### DOCUMENT PASSAGE
Mail Archives: cygwin/2002/01/30/05:27:46
On Tue, Jan 29, 2002 at 09:32:06PM -0500, Pierre A. Humblet wrote:
> When ntsec is not defined, internal_getlogin matches the
> Windows username with the pw_name's in passwd to find the uid.
> When ntsec is defined, internal_getlogin scans passwd by sid's.
> Cygwin user names can then be different from Windows user names.
>
> In my case the program was running as a service under cygrunsrv.
> ntsec was not defined in the environment of the service manager,
> but only as a -e CYGWIN= argument to cygrunsrv.
> When cygrunsrv started it didn't find the Windows username in pw_name
> and used the default uid. When the service application started, with
> ntsec, it didn't scan the passwd file because cygrunsrv is a Cygwin
> process. Thus the username and uid were incorrect under ntsec...
>
> The same problem happens when a user with a Cygwin username
> different from Windows starts without ntsec.
>
> I saw 4 possible solutions.
> 1) Mandate ntsec if Cygwin and Windows user names differ.
> Not so good. /etc/passwd is a shared resource and different users
> may have different ntsec preferences. Unexpected situations can
> occur.
But that's the whole point of having `ntsec' on. As I described in
the ntsec docs (http://cygwin.com/cygwin-ug-net/ntsec.html) having a
Cygwin username different from the Windows username is explicitely
a property of `ntsec'. Having a different username is not supported
w/o ntsec.
Besides that, I can't suggest using ntsec for one user but nontsec
for another user. This results in weird effects for the user who's
not using ntsec. According to the `ls -l' output she has access to
file "foo" but a `cat foo' returns "Permission denied". I admit
that that also may happen with ntsec on, due to the complexity of
NT permissions which aren't reflected by the `ls -l' output. But the
surprises should be few.

### EXERCISE TASKS
**1.** From the Cygwin mailing-list message, extract everything from "Mail Archives: cygwin/2002/01/30/05:27:46" down to "argument to cygrunsrv.".
**2.** In the Cygwin mailing-list message, how many possible solutions did the quoted writer say they saw?

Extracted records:
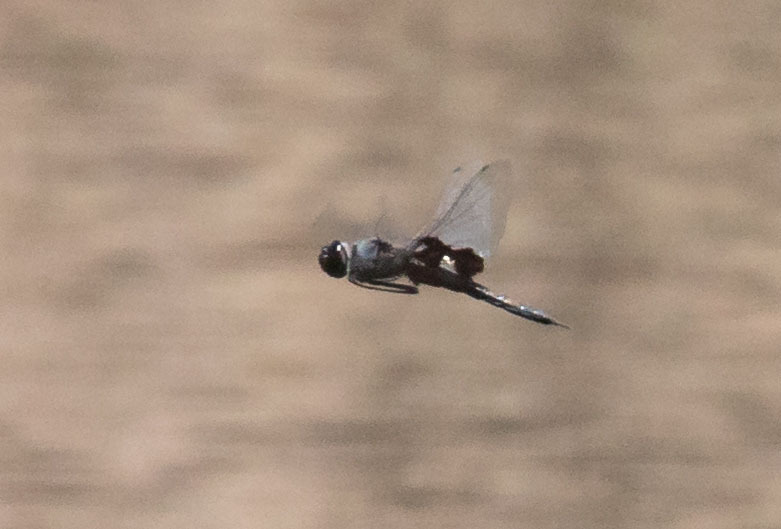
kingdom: Animalia
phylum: Arthropoda
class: Insecta
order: Odonata
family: Libellulidae
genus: Tramea
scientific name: Tramea lacerata
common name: Black saddlebags
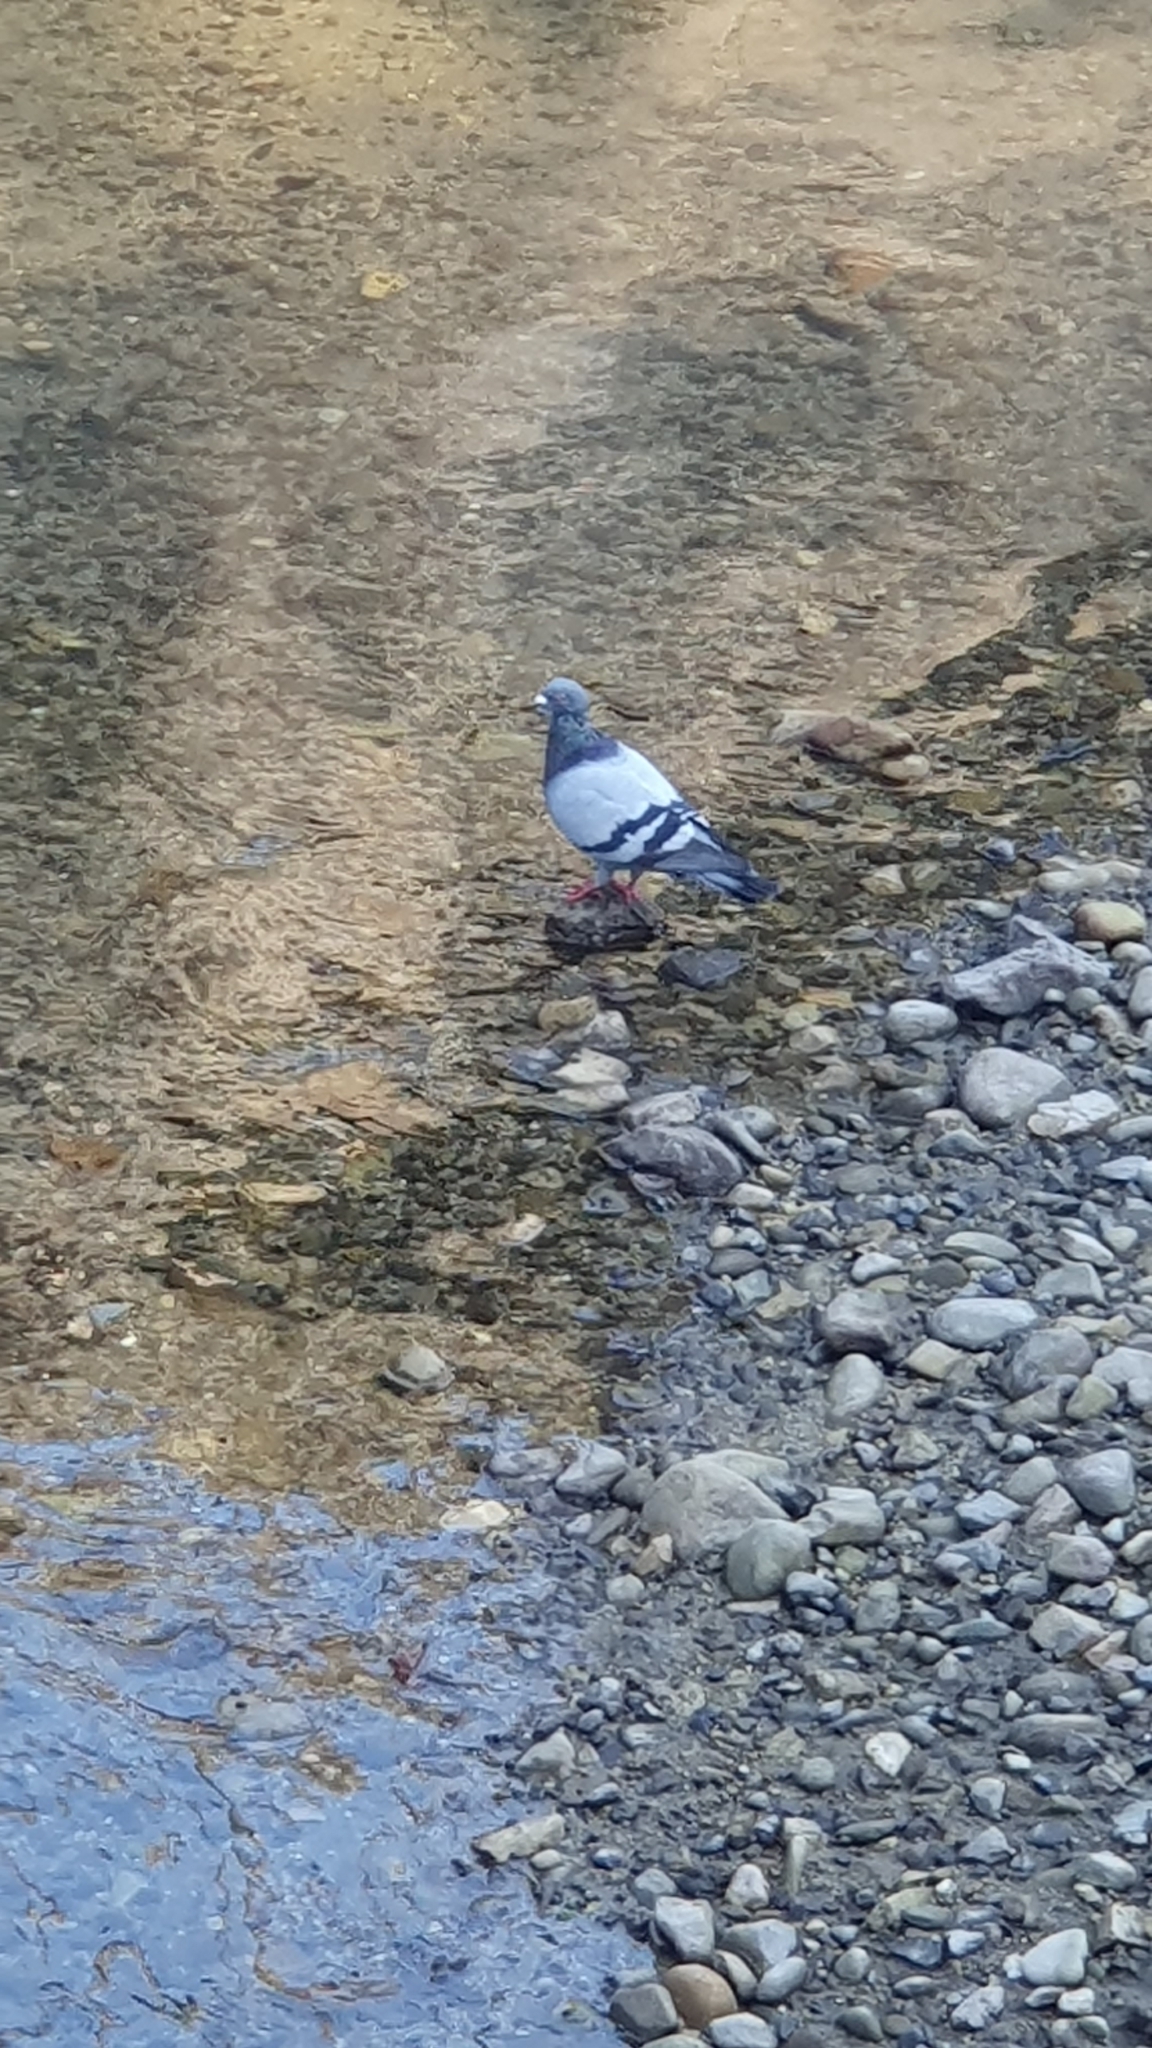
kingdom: Animalia
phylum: Chordata
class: Aves
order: Columbiformes
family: Columbidae
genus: Columba
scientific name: Columba livia
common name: Rock pigeon
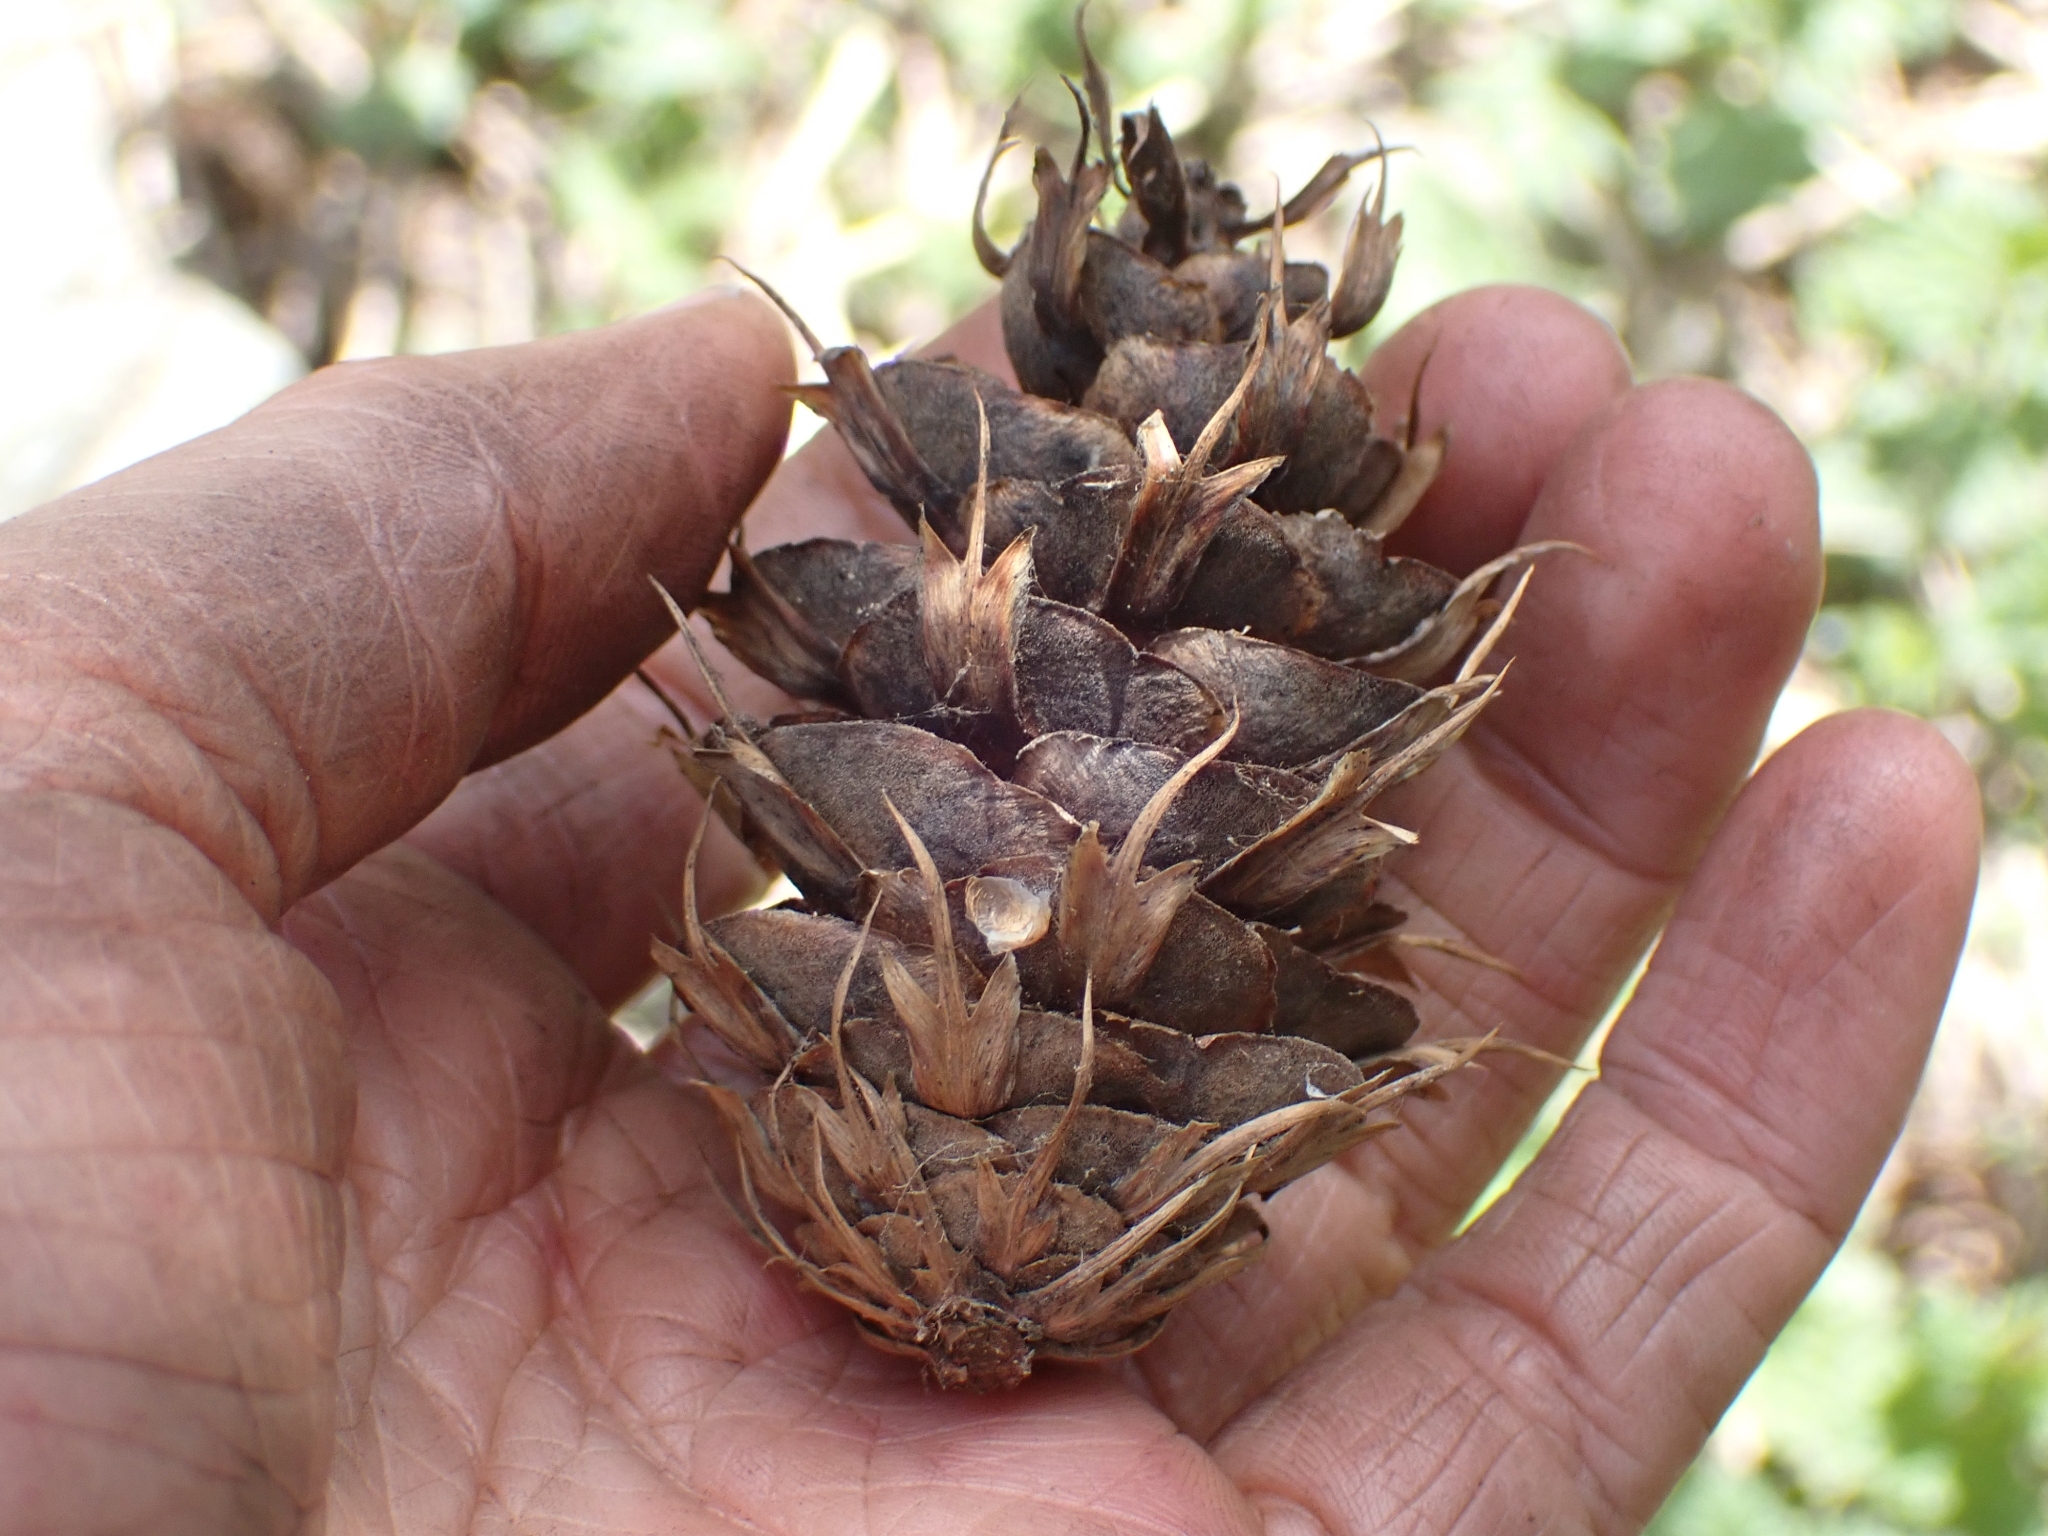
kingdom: Plantae
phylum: Tracheophyta
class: Pinopsida
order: Pinales
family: Pinaceae
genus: Pseudotsuga
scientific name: Pseudotsuga menziesii
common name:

### EXERCISE RESPONSES
**1.**
Mail Archives: cygwin/2002/01/30/05:27:46
On Tue, Jan 29, 2002 at 09:32:06PM -0500, Pierre A. Humblet wrote:
> When ntsec is not defined, internal_getlogin matches the
> Windows username with the pw_name's in passwd to find the uid.
> When ntsec is defined, internal_getlogin scans passwd by sid's.
> Cygwin user names can then be different from Windows user names.
>
> In my case the program was running as a service under cygrunsrv.
> ntsec was not defined in the environment of the service manager,
> but only as a -e CYGWIN= argument to cygrunsrv.

**2.** Four possible solutions.